Exercise goal →
Copy the lines in each of the following items exactly as they appear.

Dataset entries:
________________________________________
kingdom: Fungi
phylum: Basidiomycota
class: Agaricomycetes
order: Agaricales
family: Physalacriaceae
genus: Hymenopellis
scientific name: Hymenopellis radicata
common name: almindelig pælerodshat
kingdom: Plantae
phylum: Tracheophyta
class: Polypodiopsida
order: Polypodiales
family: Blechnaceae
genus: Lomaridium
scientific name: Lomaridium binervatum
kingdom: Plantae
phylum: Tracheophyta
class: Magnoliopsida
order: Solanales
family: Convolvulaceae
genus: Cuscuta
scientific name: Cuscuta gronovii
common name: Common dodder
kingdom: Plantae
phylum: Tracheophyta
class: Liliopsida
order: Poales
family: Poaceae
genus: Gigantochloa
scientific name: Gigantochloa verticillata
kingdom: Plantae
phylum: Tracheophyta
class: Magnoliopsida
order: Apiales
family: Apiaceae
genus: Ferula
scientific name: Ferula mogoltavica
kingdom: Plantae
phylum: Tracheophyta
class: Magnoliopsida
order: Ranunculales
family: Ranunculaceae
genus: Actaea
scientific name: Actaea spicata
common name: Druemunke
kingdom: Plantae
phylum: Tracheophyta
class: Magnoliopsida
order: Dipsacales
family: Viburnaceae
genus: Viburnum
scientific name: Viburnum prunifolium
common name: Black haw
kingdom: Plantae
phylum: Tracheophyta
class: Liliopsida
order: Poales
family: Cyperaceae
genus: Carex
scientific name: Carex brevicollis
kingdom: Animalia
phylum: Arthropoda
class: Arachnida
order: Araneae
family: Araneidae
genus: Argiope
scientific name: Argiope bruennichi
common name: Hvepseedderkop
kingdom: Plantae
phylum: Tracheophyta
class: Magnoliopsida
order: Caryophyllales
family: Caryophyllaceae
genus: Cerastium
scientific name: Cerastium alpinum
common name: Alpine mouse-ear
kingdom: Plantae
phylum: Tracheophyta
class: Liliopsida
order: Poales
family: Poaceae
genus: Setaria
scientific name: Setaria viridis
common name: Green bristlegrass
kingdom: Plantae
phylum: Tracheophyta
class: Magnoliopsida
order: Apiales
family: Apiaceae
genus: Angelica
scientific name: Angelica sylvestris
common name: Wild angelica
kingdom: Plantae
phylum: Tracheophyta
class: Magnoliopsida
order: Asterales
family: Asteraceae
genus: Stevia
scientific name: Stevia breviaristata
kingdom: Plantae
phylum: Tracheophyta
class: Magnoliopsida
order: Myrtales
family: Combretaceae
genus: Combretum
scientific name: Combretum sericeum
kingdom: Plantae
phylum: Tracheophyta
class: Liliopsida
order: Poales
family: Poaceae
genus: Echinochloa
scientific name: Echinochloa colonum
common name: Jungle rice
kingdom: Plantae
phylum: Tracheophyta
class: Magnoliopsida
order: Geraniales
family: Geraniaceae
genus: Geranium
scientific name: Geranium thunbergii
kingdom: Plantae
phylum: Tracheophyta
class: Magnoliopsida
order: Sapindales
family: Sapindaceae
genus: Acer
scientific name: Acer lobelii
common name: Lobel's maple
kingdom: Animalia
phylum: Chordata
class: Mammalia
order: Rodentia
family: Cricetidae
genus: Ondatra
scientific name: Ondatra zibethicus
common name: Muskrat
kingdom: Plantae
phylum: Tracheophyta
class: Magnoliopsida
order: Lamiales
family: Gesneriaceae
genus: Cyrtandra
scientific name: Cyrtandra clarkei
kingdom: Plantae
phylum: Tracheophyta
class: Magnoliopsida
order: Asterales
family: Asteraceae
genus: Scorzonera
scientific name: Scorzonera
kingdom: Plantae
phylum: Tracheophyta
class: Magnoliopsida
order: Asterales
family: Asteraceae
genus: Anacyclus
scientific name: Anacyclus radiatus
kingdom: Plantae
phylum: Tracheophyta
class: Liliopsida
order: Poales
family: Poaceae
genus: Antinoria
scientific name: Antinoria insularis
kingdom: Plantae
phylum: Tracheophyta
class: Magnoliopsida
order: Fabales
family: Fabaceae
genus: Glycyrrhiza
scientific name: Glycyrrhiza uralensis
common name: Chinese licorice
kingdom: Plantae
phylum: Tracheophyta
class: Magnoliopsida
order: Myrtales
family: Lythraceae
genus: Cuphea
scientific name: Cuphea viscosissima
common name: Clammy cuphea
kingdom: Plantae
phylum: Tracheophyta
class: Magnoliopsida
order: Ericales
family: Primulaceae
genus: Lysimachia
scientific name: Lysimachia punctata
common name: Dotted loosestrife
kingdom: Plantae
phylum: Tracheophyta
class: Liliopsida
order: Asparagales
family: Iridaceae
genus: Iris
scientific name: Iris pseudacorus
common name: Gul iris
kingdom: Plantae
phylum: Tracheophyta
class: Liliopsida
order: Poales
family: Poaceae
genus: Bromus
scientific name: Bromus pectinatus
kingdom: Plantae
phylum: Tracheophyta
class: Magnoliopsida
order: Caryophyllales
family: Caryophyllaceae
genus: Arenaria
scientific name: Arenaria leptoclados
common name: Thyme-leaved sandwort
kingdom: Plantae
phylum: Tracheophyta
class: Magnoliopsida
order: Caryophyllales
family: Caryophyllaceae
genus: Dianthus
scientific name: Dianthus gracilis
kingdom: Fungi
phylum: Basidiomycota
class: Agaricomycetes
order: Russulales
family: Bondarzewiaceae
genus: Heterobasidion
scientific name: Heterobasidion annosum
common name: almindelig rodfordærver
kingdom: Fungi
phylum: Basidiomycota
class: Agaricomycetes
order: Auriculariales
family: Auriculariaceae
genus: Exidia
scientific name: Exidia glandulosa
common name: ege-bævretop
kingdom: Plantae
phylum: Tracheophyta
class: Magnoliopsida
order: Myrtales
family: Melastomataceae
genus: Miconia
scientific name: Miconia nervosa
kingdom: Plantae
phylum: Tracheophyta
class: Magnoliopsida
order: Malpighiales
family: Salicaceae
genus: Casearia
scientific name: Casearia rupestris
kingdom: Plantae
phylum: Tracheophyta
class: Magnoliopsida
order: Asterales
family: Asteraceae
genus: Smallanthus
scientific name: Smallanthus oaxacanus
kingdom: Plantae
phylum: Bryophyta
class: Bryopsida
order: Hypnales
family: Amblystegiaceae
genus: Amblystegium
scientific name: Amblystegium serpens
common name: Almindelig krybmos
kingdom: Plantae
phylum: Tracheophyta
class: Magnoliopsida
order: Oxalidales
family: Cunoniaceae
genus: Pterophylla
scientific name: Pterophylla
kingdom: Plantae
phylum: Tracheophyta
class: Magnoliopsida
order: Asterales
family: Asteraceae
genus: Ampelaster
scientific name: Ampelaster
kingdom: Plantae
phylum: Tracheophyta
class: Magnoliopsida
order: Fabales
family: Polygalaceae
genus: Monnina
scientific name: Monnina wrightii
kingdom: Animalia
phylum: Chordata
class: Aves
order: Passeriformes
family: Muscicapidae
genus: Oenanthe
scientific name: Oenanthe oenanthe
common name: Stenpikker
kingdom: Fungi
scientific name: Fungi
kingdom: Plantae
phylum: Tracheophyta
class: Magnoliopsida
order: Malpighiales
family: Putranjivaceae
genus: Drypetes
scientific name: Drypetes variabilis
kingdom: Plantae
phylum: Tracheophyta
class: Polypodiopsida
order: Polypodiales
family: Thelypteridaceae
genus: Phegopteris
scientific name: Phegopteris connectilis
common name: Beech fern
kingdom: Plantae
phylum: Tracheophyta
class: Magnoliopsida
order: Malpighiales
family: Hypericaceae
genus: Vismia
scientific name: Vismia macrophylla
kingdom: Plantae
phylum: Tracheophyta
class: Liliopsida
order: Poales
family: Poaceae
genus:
________________________________________
Correct response →
kingdom: Fungi
phylum: Basidiomycota
class: Agaricomycetes
order: Agaricales
family: Physalacriaceae
genus: Hymenopellis
scientific name: Hymenopellis radicata
common name: almindelig pælerodshat
kingdom: Plantae
phylum: Tracheophyta
class: Polypodiopsida
order: Polypodiales
family: Blechnaceae
genus: Lomaridium
scientific name: Lomaridium binervatum
kingdom: Plantae
phylum: Tracheophyta
class: Magnoliopsida
order: Solanales
family: Convolvulaceae
genus: Cuscuta
scientific name: Cuscuta gronovii
common name: Common dodder
kingdom: Plantae
phylum: Tracheophyta
class: Liliopsida
order: Poales
family: Poaceae
genus: Gigantochloa
scientific name: Gigantochloa verticillata
kingdom: Plantae
phylum: Tracheophyta
class: Magnoliopsida
order: Apiales
family: Apiaceae
genus: Ferula
scientific name: Ferula mogoltavica
kingdom: Plantae
phylum: Tracheophyta
class: Magnoliopsida
order: Ranunculales
family: Ranunculaceae
genus: Actaea
scientific name: Actaea spicata
common name: Druemunke
kingdom: Plantae
phylum: Tracheophyta
class: Magnoliopsida
order: Dipsacales
family: Viburnaceae
genus: Viburnum
scientific name: Viburnum prunifolium
common name: Black haw
kingdom: Plantae
phylum: Tracheophyta
class: Liliopsida
order: Poales
family: Cyperaceae
genus: Carex
scientific name: Carex brevicollis
kingdom: Animalia
phylum: Arthropoda
class: Arachnida
order: Araneae
family: Araneidae
genus: Argiope
scientific name: Argiope bruennichi
common name: Hvepseedderkop
kingdom: Plantae
phylum: Tracheophyta
class: Magnoliopsida
order: Caryophyllales
family: Caryophyllaceae
genus: Cerastium
scientific name: Cerastium alpinum
common name: Alpine mouse-ear
kingdom: Plantae
phylum: Tracheophyta
class: Liliopsida
order: Poales
family: Poaceae
genus: Setaria
scientific name: Setaria viridis
common name: Green bristlegrass
kingdom: Plantae
phylum: Tracheophyta
class: Magnoliopsida
order: Apiales
family: Apiaceae
genus: Angelica
scientific name: Angelica sylvestris
common name: Wild angelica
kingdom: Plantae
phylum: Tracheophyta
class: Magnoliopsida
order: Asterales
family: Asteraceae
genus: Stevia
scientific name: Stevia breviaristata
kingdom: Plantae
phylum: Tracheophyta
class: Magnoliopsida
order: Myrtales
family: Combretaceae
genus: Combretum
scientific name: Combretum sericeum
kingdom: Plantae
phylum: Tracheophyta
class: Liliopsida
order: Poales
family: Poaceae
genus: Echinochloa
scientific name: Echinochloa colonum
common name: Jungle rice
kingdom: Plantae
phylum: Tracheophyta
class: Magnoliopsida
order: Geraniales
family: Geraniaceae
genus: Geranium
scientific name: Geranium thunbergii
kingdom: Plantae
phylum: Tracheophyta
class: Magnoliopsida
order: Sapindales
family: Sapindaceae
genus: Acer
scientific name: Acer lobelii
common name: Lobel's maple
kingdom: Animalia
phylum: Chordata
class: Mammalia
order: Rodentia
family: Cricetidae
genus: Ondatra
scientific name: Ondatra zibethicus
common name: Muskrat
kingdom: Plantae
phylum: Tracheophyta
class: Magnoliopsida
order: Lamiales
family: Gesneriaceae
genus: Cyrtandra
scientific name: Cyrtandra clarkei
kingdom: Plantae
phylum: Tracheophyta
class: Magnoliopsida
order: Asterales
family: Asteraceae
genus: Scorzonera
scientific name: Scorzonera
kingdom: Plantae
phylum: Tracheophyta
class: Magnoliopsida
order: Asterales
family: Asteraceae
genus: Anacyclus
scientific name: Anacyclus radiatus
kingdom: Plantae
phylum: Tracheophyta
class: Liliopsida
order: Poales
family: Poaceae
genus: Antinoria
scientific name: Antinoria insularis
kingdom: Plantae
phylum: Tracheophyta
class: Magnoliopsida
order: Fabales
family: Fabaceae
genus: Glycyrrhiza
scientific name: Glycyrrhiza uralensis
common name: Chinese licorice
kingdom: Plantae
phylum: Tracheophyta
class: Magnoliopsida
order: Myrtales
family: Lythraceae
genus: Cuphea
scientific name: Cuphea viscosissima
common name: Clammy cuphea
kingdom: Plantae
phylum: Tracheophyta
class: Magnoliopsida
order: Ericales
family: Primulaceae
genus: Lysimachia
scientific name: Lysimachia punctata
common name: Dotted loosestrife
kingdom: Plantae
phylum: Tracheophyta
class: Liliopsida
order: Asparagales
family: Iridaceae
genus: Iris
scientific name: Iris pseudacorus
common name: Gul iris
kingdom: Plantae
phylum: Tracheophyta
class: Liliopsida
order: Poales
family: Poaceae
genus: Bromus
scientific name: Bromus pectinatus
kingdom: Plantae
phylum: Tracheophyta
class: Magnoliopsida
order: Caryophyllales
family: Caryophyllaceae
genus: Arenaria
scientific name: Arenaria leptoclados
common name: Thyme-leaved sandwort
kingdom: Plantae
phylum: Tracheophyta
class: Magnoliopsida
order: Caryophyllales
family: Caryophyllaceae
genus: Dianthus
scientific name: Dianthus gracilis
kingdom: Fungi
phylum: Basidiomycota
class: Agaricomycetes
order: Russulales
family: Bondarzewiaceae
genus: Heterobasidion
scientific name: Heterobasidion annosum
common name: almindelig rodfordærver
kingdom: Fungi
phylum: Basidiomycota
class: Agaricomycetes
order: Auriculariales
family: Auriculariaceae
genus: Exidia
scientific name: Exidia glandulosa
common name: ege-bævretop
kingdom: Plantae
phylum: Tracheophyta
class: Magnoliopsida
order: Myrtales
family: Melastomataceae
genus: Miconia
scientific name: Miconia nervosa
kingdom: Plantae
phylum: Tracheophyta
class: Magnoliopsida
order: Malpighiales
family: Salicaceae
genus: Casearia
scientific name: Casearia rupestris
kingdom: Plantae
phylum: Tracheophyta
class: Magnoliopsida
order: Asterales
family: Asteraceae
genus: Smallanthus
scientific name: Smallanthus oaxacanus
kingdom: Plantae
phylum: Bryophyta
class: Bryopsida
order: Hypnales
family: Amblystegiaceae
genus: Amblystegium
scientific name: Amblystegium serpens
common name: Almindelig krybmos
kingdom: Plantae
phylum: Tracheophyta
class: Magnoliopsida
order: Oxalidales
family: Cunoniaceae
genus: Pterophylla
scientific name: Pterophylla
kingdom: Plantae
phylum: Tracheophyta
class: Magnoliopsida
order: Asterales
family: Asteraceae
genus: Ampelaster
scientific name: Ampelaster
kingdom: Plantae
phylum: Tracheophyta
class: Magnoliopsida
order: Fabales
family: Polygalaceae
genus: Monnina
scientific name: Monnina wrightii
kingdom: Animalia
phylum: Chordata
class: Aves
order: Passeriformes
family: Muscicapidae
genus: Oenanthe
scientific name: Oenanthe oenanthe
common name: Stenpikker
kingdom: Fungi
scientific name: Fungi
kingdom: Plantae
phylum: Tracheophyta
class: Magnoliopsida
order: Malpighiales
family: Putranjivaceae
genus: Drypetes
scientific name: Drypetes variabilis
kingdom: Plantae
phylum: Tracheophyta
class: Polypodiopsida
order: Polypodiales
family: Thelypteridaceae
genus: Phegopteris
scientific name: Phegopteris connectilis
common name: Beech fern
kingdom: Plantae
phylum: Tracheophyta
class: Magnoliopsida
order: Malpighiales
family: Hypericaceae
genus: Vismia
scientific name: Vismia macrophylla
kingdom: Plantae
phylum: Tracheophyta
class: Liliopsida
order: Poales
family: Poaceae
genus:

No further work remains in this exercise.